→ Selected extract

Start of Block

# Dependant 189 Visa Functional English



## Surendrn (Aug 22, 2014)

HI Friends,

I have applied for 189 visa and my wife is a dependent in my application. She is a Post graduate from India. She has done her under graduation & Post graduations in English Language for 6 years. Now i got a mail from Immigration that she needs to be prove her functional language or to pay EEC charges. I would like to know its ok to show her degrees as evidence of English Knowledge or we have to pay EEC changes.


----------



## sunilreddy (Aug 1, 2013)

Surendrn said:


> HI Friends,
> 
> I have applied for 189 visa and my wife is a dependent in my application. She is a Post graduate from India. She has done her under graduation & Post graduations in English Language for 6 years. Now i got a mail from Immigration that she needs to be prove her functional language or to pay EEC charges. I would like to know its ok to show her degrees as evidence of English Knowledge or we have to pay EEC changes.




Just see the letter attached.

I have submitted my wife's letter for functional english as attached.


----------



## bigdaddy (Jul 4, 2014)

Search the forum and you will find the answers.....

If you can get a certificate from her university stating that the medium of education was in english that would be sufficient. ( Search the forum for the letter format). 

If that is not possible, then enroll her for IELTS and she has to take 4.5 Overall. Email back to CO asking for more time with the exam enrollment details. Most of the time, CO will accept it but sometimes they pressurize you to go for the EEC charges as there is no guarantee that she will get 4.5 ( according to them though in reality its easy) and they dont want to wait on a file. 

last... you should know this early bro.....


----------



## lovetosmack (Apr 22, 2013)

You can submit a Certificate from the college/university, whichever is easier, stating that she has pursued her 6 yerar UG/PG in English. Read below links for more information on the same:

http://www.expatforum.com/expats/au.../149711-189-visa-english-proof-partner-2.html
http://www.expatforum.com/expats/au...onal-english-proof-dependant-visa-spouse.html

Read the above links, & write back if you have more doubts.


----------



## Surendrn (Aug 22, 2014)

Thanks to all & specially Sunil . Yes i found the answer.

IELTS : 03/2014, EOI 14/04/14 ,Invitation 11/05/14 APPLIED 03/06/14, CO 25/08/14 , MEDICAL 06/09/14, .......!


----------



## sunilreddy (Aug 1, 2013)

Surendrn said:


> Thanks to all & specially Sunil . Yes i found the answer.
> 
> IELTS : 03/2014, EOI 14/04/14 ,Invitation 11/05/14 APPLIED 03/06/14, CO 25/08/14 , MEDICAL 06/09/14, .......!



Wish you a early grant brother ....

End of Block

→ Data records
Start of Block

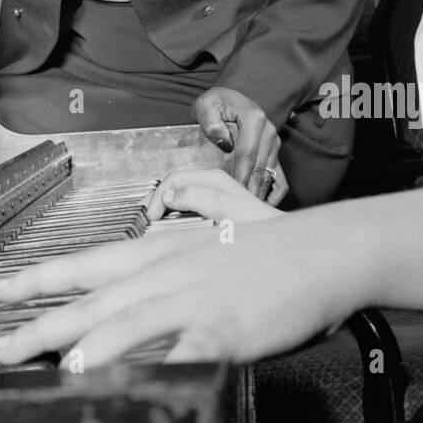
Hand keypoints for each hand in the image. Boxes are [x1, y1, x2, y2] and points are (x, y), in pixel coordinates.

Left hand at [0, 212, 357, 367]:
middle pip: (95, 300)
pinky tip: (129, 385)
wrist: (328, 250)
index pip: (89, 262)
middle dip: (43, 325)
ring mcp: (196, 299)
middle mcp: (170, 269)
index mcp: (163, 248)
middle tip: (3, 346)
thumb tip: (160, 213)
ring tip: (53, 368)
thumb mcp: (218, 220)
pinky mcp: (225, 330)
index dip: (42, 278)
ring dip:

End of Block

→ Exercise set
A - Could you write out the part of the forum thread on functional English for a 189 visa dependant between "I have submitted" and "the letter format).", inclusive?
B - In the forum thread on functional English for a 189 visa dependant, why might a case officer push the applicant toward paying the EEC charges instead of waiting for the spouse's IELTS result? Answer in one to three sentences.

→ Answers to the exercise
A -
I have submitted my wife's letter for functional english as attached.


----------



## bigdaddy (Jul 4, 2014)

Search the forum and you will find the answers.....

If you can get a certificate from her university stating that the medium of education was in english that would be sufficient. ( Search the forum for the letter format).

B - The case officer sees no guarantee that the spouse will reach the required 4.5 overall IELTS score and doesn't want to wait on a file.